> [TASK DETAILS]
Reprint the lines below as they are, minus the pictures.

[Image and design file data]
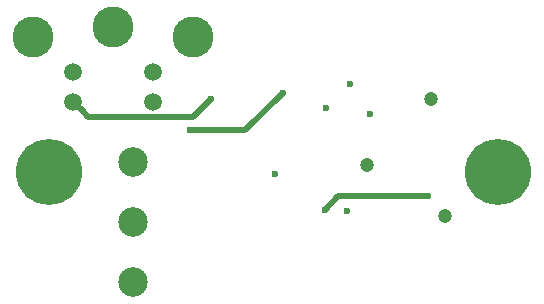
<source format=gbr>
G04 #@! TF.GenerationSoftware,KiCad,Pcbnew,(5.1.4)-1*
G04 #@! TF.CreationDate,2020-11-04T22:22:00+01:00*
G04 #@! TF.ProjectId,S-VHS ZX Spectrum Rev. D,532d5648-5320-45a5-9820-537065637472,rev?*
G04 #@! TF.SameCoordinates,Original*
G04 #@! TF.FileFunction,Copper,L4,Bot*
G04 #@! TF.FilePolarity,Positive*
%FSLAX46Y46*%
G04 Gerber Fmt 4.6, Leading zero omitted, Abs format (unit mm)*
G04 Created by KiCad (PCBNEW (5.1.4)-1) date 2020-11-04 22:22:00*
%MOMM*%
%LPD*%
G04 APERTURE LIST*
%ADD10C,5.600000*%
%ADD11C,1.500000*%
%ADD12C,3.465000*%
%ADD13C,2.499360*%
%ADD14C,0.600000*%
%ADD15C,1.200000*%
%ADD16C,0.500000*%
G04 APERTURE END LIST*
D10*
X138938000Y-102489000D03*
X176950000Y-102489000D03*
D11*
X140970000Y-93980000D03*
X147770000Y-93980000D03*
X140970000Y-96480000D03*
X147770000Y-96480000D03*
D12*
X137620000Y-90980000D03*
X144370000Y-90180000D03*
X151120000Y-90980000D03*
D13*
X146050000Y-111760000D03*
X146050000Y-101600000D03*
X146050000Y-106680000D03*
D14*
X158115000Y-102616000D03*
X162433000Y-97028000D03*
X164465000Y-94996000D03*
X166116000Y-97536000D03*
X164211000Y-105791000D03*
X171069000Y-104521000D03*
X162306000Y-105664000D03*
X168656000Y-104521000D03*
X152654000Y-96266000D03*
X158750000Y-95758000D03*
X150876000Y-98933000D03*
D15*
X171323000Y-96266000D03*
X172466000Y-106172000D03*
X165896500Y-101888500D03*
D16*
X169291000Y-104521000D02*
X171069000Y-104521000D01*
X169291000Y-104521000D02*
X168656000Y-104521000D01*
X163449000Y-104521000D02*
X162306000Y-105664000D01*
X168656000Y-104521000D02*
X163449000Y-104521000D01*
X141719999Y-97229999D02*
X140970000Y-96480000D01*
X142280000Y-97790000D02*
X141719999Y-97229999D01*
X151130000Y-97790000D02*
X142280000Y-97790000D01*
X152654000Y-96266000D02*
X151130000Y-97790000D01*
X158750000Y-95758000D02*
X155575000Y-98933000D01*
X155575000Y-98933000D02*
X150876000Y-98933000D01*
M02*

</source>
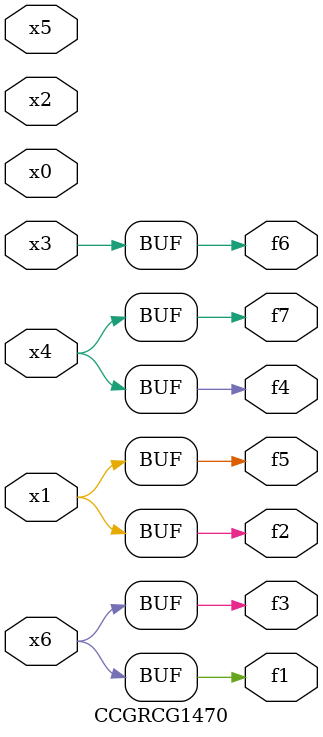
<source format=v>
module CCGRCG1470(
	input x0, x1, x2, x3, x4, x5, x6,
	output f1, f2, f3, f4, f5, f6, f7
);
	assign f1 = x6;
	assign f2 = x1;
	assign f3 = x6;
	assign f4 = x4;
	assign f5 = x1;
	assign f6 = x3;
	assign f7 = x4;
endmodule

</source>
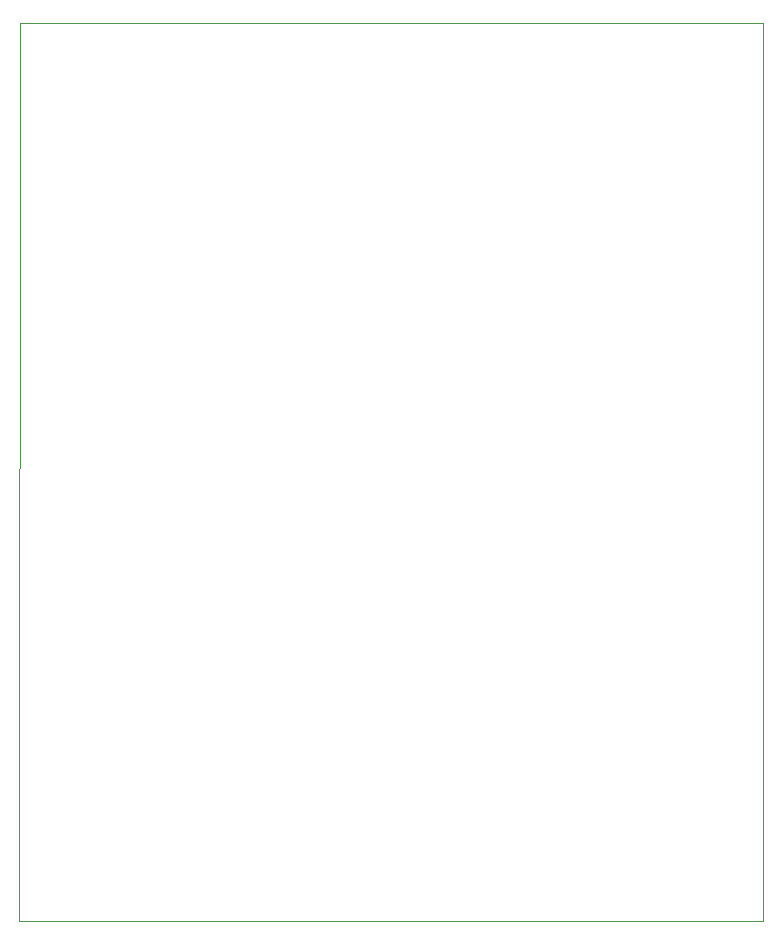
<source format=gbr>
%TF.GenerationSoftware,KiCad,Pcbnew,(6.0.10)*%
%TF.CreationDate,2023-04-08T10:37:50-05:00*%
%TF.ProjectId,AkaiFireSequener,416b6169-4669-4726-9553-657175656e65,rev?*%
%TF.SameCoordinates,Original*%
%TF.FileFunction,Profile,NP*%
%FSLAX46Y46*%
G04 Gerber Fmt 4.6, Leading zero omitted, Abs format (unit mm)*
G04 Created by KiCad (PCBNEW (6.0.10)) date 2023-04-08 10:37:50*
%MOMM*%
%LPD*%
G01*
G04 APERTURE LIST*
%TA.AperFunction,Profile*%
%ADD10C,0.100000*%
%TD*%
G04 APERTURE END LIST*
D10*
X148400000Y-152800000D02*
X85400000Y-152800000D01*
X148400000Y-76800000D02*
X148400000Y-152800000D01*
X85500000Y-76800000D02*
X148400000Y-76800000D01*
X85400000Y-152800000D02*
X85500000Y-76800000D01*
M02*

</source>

> [SOLUTION BELOW]
<source format=gbr>
G04 #@! TF.GenerationSoftware,KiCad,Pcbnew,(5.1.4)-1*
G04 #@! TF.CreationDate,2020-11-04T22:22:00+01:00*
G04 #@! TF.ProjectId,S-VHS ZX Spectrum Rev. D,532d5648-5320-45a5-9820-537065637472,rev?*
G04 #@! TF.SameCoordinates,Original*
G04 #@! TF.FileFunction,Copper,L4,Bot*
G04 #@! TF.FilePolarity,Positive*
%FSLAX46Y46*%
G04 Gerber Fmt 4.6, Leading zero omitted, Abs format (unit mm)*
G04 Created by KiCad (PCBNEW (5.1.4)-1) date 2020-11-04 22:22:00*
%MOMM*%
%LPD*%
G04 APERTURE LIST*
%ADD10C,5.600000*%
%ADD11C,1.500000*%
%ADD12C,3.465000*%
%ADD13C,2.499360*%
%ADD14C,0.600000*%
%ADD15C,1.200000*%
%ADD16C,0.500000*%
G04 APERTURE END LIST*
D10*
X138938000Y-102489000D03*
X176950000Y-102489000D03*
D11*
X140970000Y-93980000D03*
X147770000Y-93980000D03*
X140970000Y-96480000D03*
X147770000Y-96480000D03*
D12*
X137620000Y-90980000D03*
X144370000Y-90180000D03*
X151120000Y-90980000D03*
D13*
X146050000Y-111760000D03*
X146050000Y-101600000D03*
X146050000Y-106680000D03*
D14*
X158115000Y-102616000D03*
X162433000Y-97028000D03*
X164465000Y-94996000D03*
X166116000Y-97536000D03*
X164211000Y-105791000D03*
X171069000Y-104521000D03*
X162306000Y-105664000D03*
X168656000Y-104521000D03*
X152654000Y-96266000D03*
X158750000Y-95758000D03*
X150876000Y-98933000D03*
D15*
X171323000Y-96266000D03*
X172466000Y-106172000D03*
X165896500Y-101888500D03*
D16*
X169291000Y-104521000D02*
X171069000Y-104521000D01*
X169291000Y-104521000D02*
X168656000Y-104521000D01*
X163449000Y-104521000D02*
X162306000Y-105664000D01*
X168656000Y-104521000D02*
X163449000Y-104521000D01*
X141719999Y-97229999D02*
X140970000Y-96480000D01*
X142280000Y-97790000D02*
X141719999Y-97229999D01*
X151130000Y-97790000D02*
X142280000Y-97790000D01*
X152654000Y-96266000D02*
X151130000Y-97790000D01*
X158750000Y-95758000D02*
X155575000Y-98933000D01*
X155575000Y-98933000D02*
X150876000Y-98933000D01*
M02*

</source>
<source format=v>
module CCGRCG1470(
	input x0, x1, x2, x3, x4, x5, x6,
	output f1, f2, f3, f4, f5, f6, f7
);
	assign f1 = x6;
	assign f2 = x1;
	assign f3 = x6;
	assign f4 = x4;
	assign f5 = x1;
	assign f6 = x3;
	assign f7 = x4;
endmodule

</source>
<source format=gbr>
%TF.GenerationSoftware,KiCad,Pcbnew,(6.0.10)*%
%TF.CreationDate,2023-04-08T10:37:50-05:00*%
%TF.ProjectId,AkaiFireSequener,416b6169-4669-4726-9553-657175656e65,rev?*%
%TF.SameCoordinates,Original*%
%TF.FileFunction,Profile,NP*%
%FSLAX46Y46*%
G04 Gerber Fmt 4.6, Leading zero omitted, Abs format (unit mm)*
G04 Created by KiCad (PCBNEW (6.0.10)) date 2023-04-08 10:37:50*
%MOMM*%
%LPD*%
G01*
G04 APERTURE LIST*
%TA.AperFunction,Profile*%
%ADD10C,0.100000*%
%TD*%
G04 APERTURE END LIST*
D10*
X148400000Y-152800000D02*
X85400000Y-152800000D01*
X148400000Y-76800000D02*
X148400000Y-152800000D01*
X85500000Y-76800000D02*
X148400000Y-76800000D01*
X85400000Y-152800000D02*
X85500000Y-76800000D01*
M02*

</source>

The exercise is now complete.